The wooden display case, occupying an entire wall of his modest living room, is a veritable Western panorama. Bull rider Donny Gay, being tossed off a bucking bull, looks as if he’s in midair. “That’s also one piece of wood,” Mr. Day says quietly. On the shelf above, a wooden rodeo clown dodges the horns of a furious, albeit wooden, charging bull. A mounted Indian, riding bareback, stands sentinel on a top shelf. Lions, bears, Longhorns and bird dogs stand silently on another shelf, while a barrel racer, hair flowing out fro! m under her hat, rounds a barrel in an unseen rodeo.
“These are the only sculptures ever to be shown at the Cowboy Hall of Fame in Oklahoma City,” he said. “I had them up there a couple years ago. These are all my personal collection, though. None of these are for sale.” Over on the piano, on the other side of the room, sits another sculpture. This one, somehow, is a bit different.
“A man here in town offered me six figures for that,” Mr. Day said, as calmly as if he were discussing the weather. The sculpture – a good 3 or 4 feet long – is a stagecoach. Four running horses, a driver, a man riding shotgun and two bandits with drawn pistols inside rob two frightened passengers. Everything on it, in it and around it was carved by hand. The trunks and bags on top of the stagecoach, the passengers, the guns, and even the harness and chains connecting the horses were all carved over the course of five years, he said.

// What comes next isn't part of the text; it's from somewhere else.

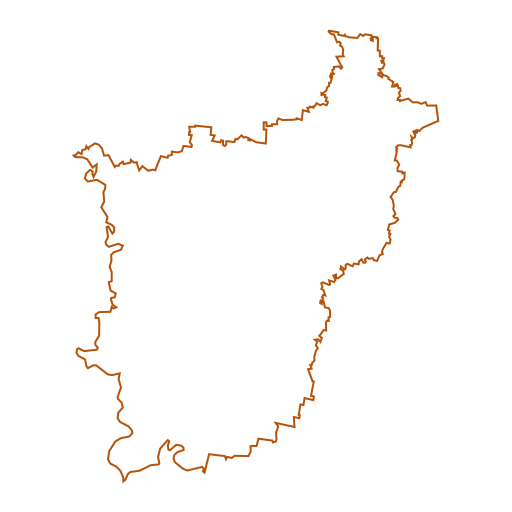 Santiago Tuxtla, Veracruz, Mexico
{"feature_id": "50627088B55545748869449", "entity_name": "Santiago Tuxtla", "entity_type": "district", "adm_level": 2, "iso_a3": "MEX", "parent_name": "Mexico", "parent_adm1": "Veracruz", "projection": "robinson", "projection_center": [-95.381, 18.405], "detail": "fine", "context": "isolated", "style": "outline", "palette": "amber", "viewbox_px": 512, "rotation_deg": 0, "n_neighbors": 0, "source": "geoboundaries", "source_scale": "gbopen_adm2", "svg_char_len": 5952}
<svg xmlns="http://www.w3.org/2000/svg" viewBox="0 0 512 512"><path d="M122.6,160.7L122.7,161.9L119.5,163.9L118.6,165.9L115.8,165.6L114.8,167.0L108.5,155.2L104.0,155.6L102.0,148.4L98.8,144.7L94.9,143.4L89.3,147.0L88.4,148.8L86.3,146.1L85.5,149.3L82.3,150.0L81.5,154.1L78.3,152.2L75.7,155.1L73.7,155.5L75.2,157.1L82.7,157.3L87.3,159.3L92.6,167.6L96.7,164.4L96.3,171.3L93.5,176.9L92.3,173.9L92.7,171.5L90.1,169.9L86.2,173.5L84.8,178.4L87.8,181.5L96.9,179.8L105.4,184.9L105.1,188.7L103.4,192.2L104.2,201.5L101.3,207.3L107.5,217.0L106.2,222.3L111.7,224.8L114.3,227.6L114.1,231.7L112.4,233.6L108.2,226.4L106.6,227.2L108.0,236.9L105.5,242.4L106.3,244.8L108.9,246.8L118.2,243.8L122.8,245.7L121.0,249.7L113.6,252.4L111.2,254.9L111.4,261.0L109.6,266.7L111.7,272.0L111.7,281.2L108.9,282.1L108.9,283.2L110.7,290.7L115.7,293.3L114.7,297.4L111.4,297.8L110.8,299.2L112.8,304.9L116.3,307.2L113.3,308.6L111.7,306.9L110.4,311.8L99.2,312.1L95.6,314.4L95.7,318.1L98.6,318.0L99.3,322.3L99.1,335.8L95.3,341.9L95.4,344.9L97.8,347.6L96.8,349.7L84.1,351.1L78.6,348.3L77.2,349.0L76.4,352.4L78.3,355.8L85.0,359.4L86.5,366.3L87.9,368.2L93.3,365.3L96.1,365.3L107.8,374.4L111.9,375.1L119.7,373.4L118.6,379.0L121.0,387.5L117.6,397.0L118.0,399.0L121.7,402.7L122.8,407.5L118.2,412.8L117.7,418.4L120.1,422.0L128.6,426.4L131.8,430.4L132.4,433.1L129.4,436.5L121.2,438.1L115.4,441.3L109.2,451.2L108.0,459.3L110.2,463.5L116.1,466.5L120.3,470.6L123.3,477.7L123.4,481.3L125.3,479.8L128.1,473.7L130.3,472.0L139.6,470.7L151.0,465.1L158.6,464.5L159.3,463.5L158.1,456.9L160.1,448.7L167.8,440.1L169.2,441.3L167.8,445.7L168.5,449.7L169.9,450.2L176.3,444.8L181.3,445.7L183.5,447.8L183.7,449.9L177.6,452.1L174.4,454.8L173.5,458.3L174.8,462.1L182.7,468.5L187.2,470.5L202.3,466.9L204.0,469.0L202.9,471.3L204.5,472.7L209.1,454.2L224.9,456.1L226.0,459.2L227.1,456.9L231.8,457.9L234.6,455.8L248.4,456.1L250.7,451.7L250.6,446.0L256.6,445.9L258.5,438.7L272.5,440.6L272.8,442.4L275.6,441.7L276.5,439.4L276.1,432.6L278.2,426.4L275.7,422.9L294.5,427.0L293.8,417.0L299.3,418.2L299.8,415.2L298.7,414.9L300.5,404.4L303.4,405.0L304.6,398.1L313.3,400.1L313.9,396.5L311.0,395.8L313.8,381.5L312.5,381.2L308.1,369.2L311.6,368.7L310.2,365.1L311.9,364.8L312.0,363.2L314.5,360.6L314.3,356.8L315.8,351.1L317.8,348.2L315.9,345.2L317.2,341.6L314.9,339.7L318.4,339.3L320.4,341.9L321.9,338.0L319.3,335.9L323.8,330.0L326.1,330.5L326.0,322.2L327.1,320.6L328.8,320.8L328.5,317.3L330.1,316.9L330.0,310.6L328.6,308.0L325.0,307.4L323.6,301.6L321.8,302.6L321.7,304.0L320.1,302.9L320.7,300.4L322.6,300.4L322.9,297.9L321.9,297.2L323.1,295.0L325.3,295.5L323.4,290.1L321.4,288.9L322.3,287.1L321.3,283.2L322.9,282.4L329.2,285.0L330.1,284.3L329.1,280.4L334.1,282.0L335.5,279.9L333.4,275.6L336.1,274.6L336.0,277.9L337.9,278.3L343.8,273.9L343.1,270.7L340.4,269.2L341.0,266.5L344.8,269.4L345.8,267.9L345.5,265.3L347.2,263.8L352.6,266.3L353.9,263.5L358.6,264.4L359.0,261.5L361.5,259.2L363.4,262.7L365.2,262.7L365.8,261.5L364.8,259.6L367.2,257.5L368.7,258.8L372.8,258.1L373.8,260.2L377.0,260.9L379.6,255.3L382.9,253.9L382.0,252.1L382.6,249.5L386.5,242.9L389.7,243.5L390.5,239.6L389.1,236.6L390.3,233.9L389.0,233.6L389.7,230.6L387.9,230.0L389.2,224.5L394.7,222.9L398.2,219.8L397.4,218.1L394.5,217.6L393.4,216.1L395.5,213.9L393.2,208.9L393.8,205.9L392.7,199.9L390.6,197.0L393.7,192.4L396.0,191.8L398.2,187.0L400.2,185.9L400.7,181.7L401.8,182.2L402.2,180.2L404.1,179.5L404.5,177.3L404.6,172.6L402.4,173.4L402.3,171.7L397.6,171.2L397.4,168.3L399.2,164.6L396.8,160.6L394.8,160.4L396.9,151.7L396.1,150.1L397.3,148.7L396.0,147.4L397.9,145.4L400.8,145.2L410.6,147.4L410.2,145.1L411.4,145.1L412.1,143.3L411.6,140.1L410.6,140.1L412.1,139.3L411.5,136.8L412.9,138.2L414.9,137.2L415.3,135.6L413.4,131.6L415.6,130.6L414.9,132.7L416.7,133.0L417.9,130.3L419.4,131.0L422.7,127.7L438.3,120.9L436.2,105.5L427.2,105.6L425.6,102.1L421.4,103.8L417.6,102.3L412.8,102.4L408.4,98.6L400.0,101.0L400.0,99.9L397.6,100.0L397.8,98.3L400.1,96.1L398.9,92.7L400.6,90.9L400.3,88.3L398.3,88.0L398.0,85.6L396.7,85.9L397.0,84.2L395.0,84.8L394.4,86.6L392.0,86.5L393.4,82.1L388.3,78.8L388.7,77.7L387.0,76.2L382.4,74.8L382.2,77.2L378.3,75.0L378.5,73.0L382.5,74.0L379.0,69.2L382.5,68.6L384.5,64.7L383.7,62.4L382.0,62.8L381.3,61.0L383.2,61.0L383.9,58.2L382.2,58.4L382.2,56.2L379.8,56.3L379.8,50.6L377.7,50.5L378.1,38.4L376.7,38.3L376.9,37.2L372.7,36.8L372.8,40.9L370.9,40.1L370.7,38.8L371.7,38.9L371.5,35.3L365.1,34.3L363.2,35.9L360.2,34.1L357.5,37.9L349.7,37.4L345.2,36.1L344.8,34.7L343.6,35.8L338.4,34.8L338.4,32.3L329.0,30.7L328.6,31.7L331.5,34.2L333.9,34.3L337.0,42.3L339.2,41.7L340.8,43.3L339.9,45.5L342.1,46.7L343.1,49.5L342.8,54.6L343.7,56.3L336.5,56.7L342.2,67.5L341.0,68.6L338.8,66.4L333.9,67.0L334.1,69.0L332.3,69.9L332.7,73.0L333.9,73.8L332.0,75.0L331.0,73.9L330.0,76.5L330.5,77.6L332.0,76.9L332.0,77.8L330.4,82.9L329.1,82.9L329.0,86.1L327.3,87.1L326.2,90.7L322.4,93.6L321.4,93.1L321.5,95.8L322.1,94.3L325.3,95.0L325.0,97.2L326.8,97.6L325.8,101.2L327.8,101.6L327.6,103.4L326.6,105.2L322.9,103.9L320.3,105.2L316.5,103.2L315.1,105.9L313.5,106.3L313.5,107.6L309.8,106.6L309.5,107.6L307.4,107.9L308.9,111.8L302.9,110.2L301.7,120.0L296.9,118.4L297.0,119.2L292.7,119.8L282.5,120.0L278.4,118.4L277.0,121.3L277.2,124.3L271.9,124.2L271.9,126.0L266.5,126.0L266.5,122.3L263.7,122.3L263.7,129.5L266.4,129.5L265.8,143.5L256.0,142.2L250.0,139.0L249.9,140.4L248.3,140.0L248.5,138.1L245.7,137.0L243.8,137.6L241.5,135.4L237.4,139.3L235.5,138.9L234.5,142.0L226.4,141.2L226.1,144.9L224.6,146.0L222.9,144.8L223.2,140.7L221.1,140.2L220.4,142.4L212.1,140.9L214.7,135.5L210.6,134.8L211.3,127.3L195.1,125.6L195.1,126.7L189.2,126.8L190.1,132.1L189.3,132.0L188.9,134.9L191.7,135.1L189.8,142.2L191.9,145.1L191.5,147.0L183.5,145.9L181.9,151.1L177.9,152.4L171.9,151.6L171.7,155.1L168.1,155.7L167.7,157.8L160.9,156.1L155.2,170.3L153.0,169.6L148.1,170.7L142.4,166.1L139.1,170.4L136.6,162.2L134.2,162.7L130.8,159.9L130.6,162.6L123.5,164.1L122.6,160.7Z" fill="none" stroke="#b45309" stroke-width="2"/></svg>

“The chains alone took me 10 hours apiece, just for a couple of inches.” The doors on the coach even have tiny wooden hinges that actually work. The stagecoach is part of an entire Western scene. The Indians over on the bookshelf were even designed to be overlooking the whole scene from high atop a hill, he said. “As I went, I just kept adding more stuff to the scene,” Mr. Day said. “I would carve some, and then someone would say, ‘Why don’t you add some passengers?’ So I did.
“Then someone would ask, ‘Why don’t you add some Indians?’ So I added them, too,” he said. “The whole project started when I saw a little stagecoach carving at a mall in Houston. It was pretty crude, so I told the salesman that if I couldn’t carve one any better than that by myself, then I’d quit. So he said, ‘Why don’t you?’ Well, I didn’t want to put my foot in my mouth, so I did.”
Someday soon, the piece will sit permanently in the Cowboy Hall of Fame. “I could sell it for a lot of money I guess, but who would see it? A rich man and a bunch of his friends. I’d rather get half of the money and have about a million people a year see it in the museum,” he said.
Enjoyment. That, says Mr. Day, is the reason he does it. That’s what first drew him to his other hobby, as well – music. He played the guitar, but a shop accident left one finger stiff, and he shifted to the dulcimer. “I can use just one finger on these,” he said, laughing. A flat, stringed instrument that is strummed like a guitar, dulcimers have been popular folk instruments for many years. He makes those by hand, too.
“It takes me about two weeks to make these. I work on them when I can,” he said, strumming a note or two on the professional-quality instruments. “In fact, I have the only three Irish folk dulcimers in Texas. There are only four in the U.S., and I have three of them. I make them out in the garage,” Mr. Day said, humming a tune as he played along.
“This is a lost art. I enjoy it. I just get started, and I don’t want to quit,’ he said. “If I do this all the time, then I don’t think about what’s wrong with me.”